""Finance firms relocating to Miami or Dallas since the pandemic began are having a meaningful impact on the distribution of job availabilities," Jacob Rowden, senior manager of U.S. office research at JLL, told Fortune. "Before the pandemic, Texas and Florida housed about 16.2% of financial services employment in the country, today that's rapidly approaching 18%. That 2% shift reflects almost 2 million jobs, so it's a robust and significant improvement in local labor markets.""
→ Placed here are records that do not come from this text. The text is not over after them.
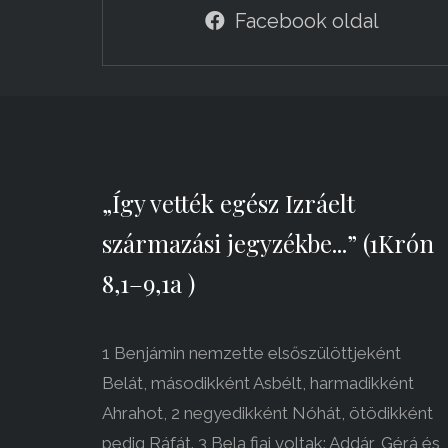
Facebook oldal
„Így vették egész Izráelt
származási jegyzékbe...” (1Krón
8,1–9,1a )
1 Benjámin nemzette elsőszülöttjeként
Belát, másodikként Asbélt, harmadikként
Ahrahot, 2 negyedikként Nóhát, ötödikként
pedig Ráfát. 3 Bela fiai voltak: Addár, Gérá és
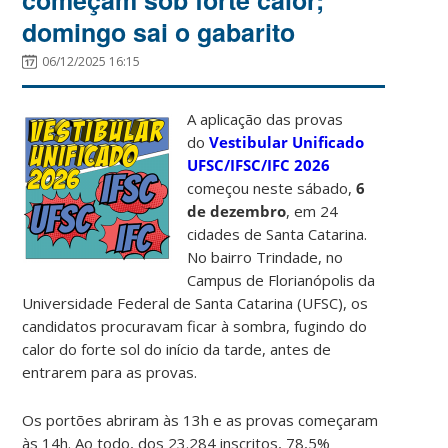
começam sob forte calor;
domingo sai o gabarito
06/12/2025 16:15
A aplicação das provas
do
Vestibular Unificado
UFSC/IFSC/IFC 2026
começou neste sábado,
6
de dezembro
, em 24
cidades de Santa Catarina.
No bairro Trindade, no
Campus de Florianópolis da
Universidade Federal de Santa Catarina (UFSC), os
candidatos procuravam ficar à sombra, fugindo do
calor do forte sol do início da tarde, antes de
entrarem para as provas.
Os portões abriram às 13h e as provas começaram
às 14h. Ao todo, dos 23.284 inscritos, 78,5%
""Still, New York City claimed the No. 1 spot, followed by the San Francisco Bay area, Los Angeles, Boston, and Chicago. Some of that can be attributed to the concentration of university students nationally, according to JLL. While Texas and Florida boast the third- and fourth-highest concentrations of college students, the Sun belt houses 143,000 students, compared to 174,000 in Midwest states and more than 282,000 students on the East Coast, JLL reported.""
Recent college graduates increasingly choose Florida and Texas as primary job markets. Corporate headquarters relocations since 2020 have driven job growth in those states, especially in financial services. Financial firms moving to Miami and Dallas have raised the share of national financial services employment from about 16.2% to nearly 18%, a shift representing nearly two million jobs. Five of the top twenty talent hubs for recent graduates are in Florida or Texas: Dallas–Fort Worth, Houston, Austin, Miami/South Florida, and Orlando. Major traditional talent centers such as New York City, the San Francisco Bay Area, Los Angeles, Boston, and Chicago remain top-ranked.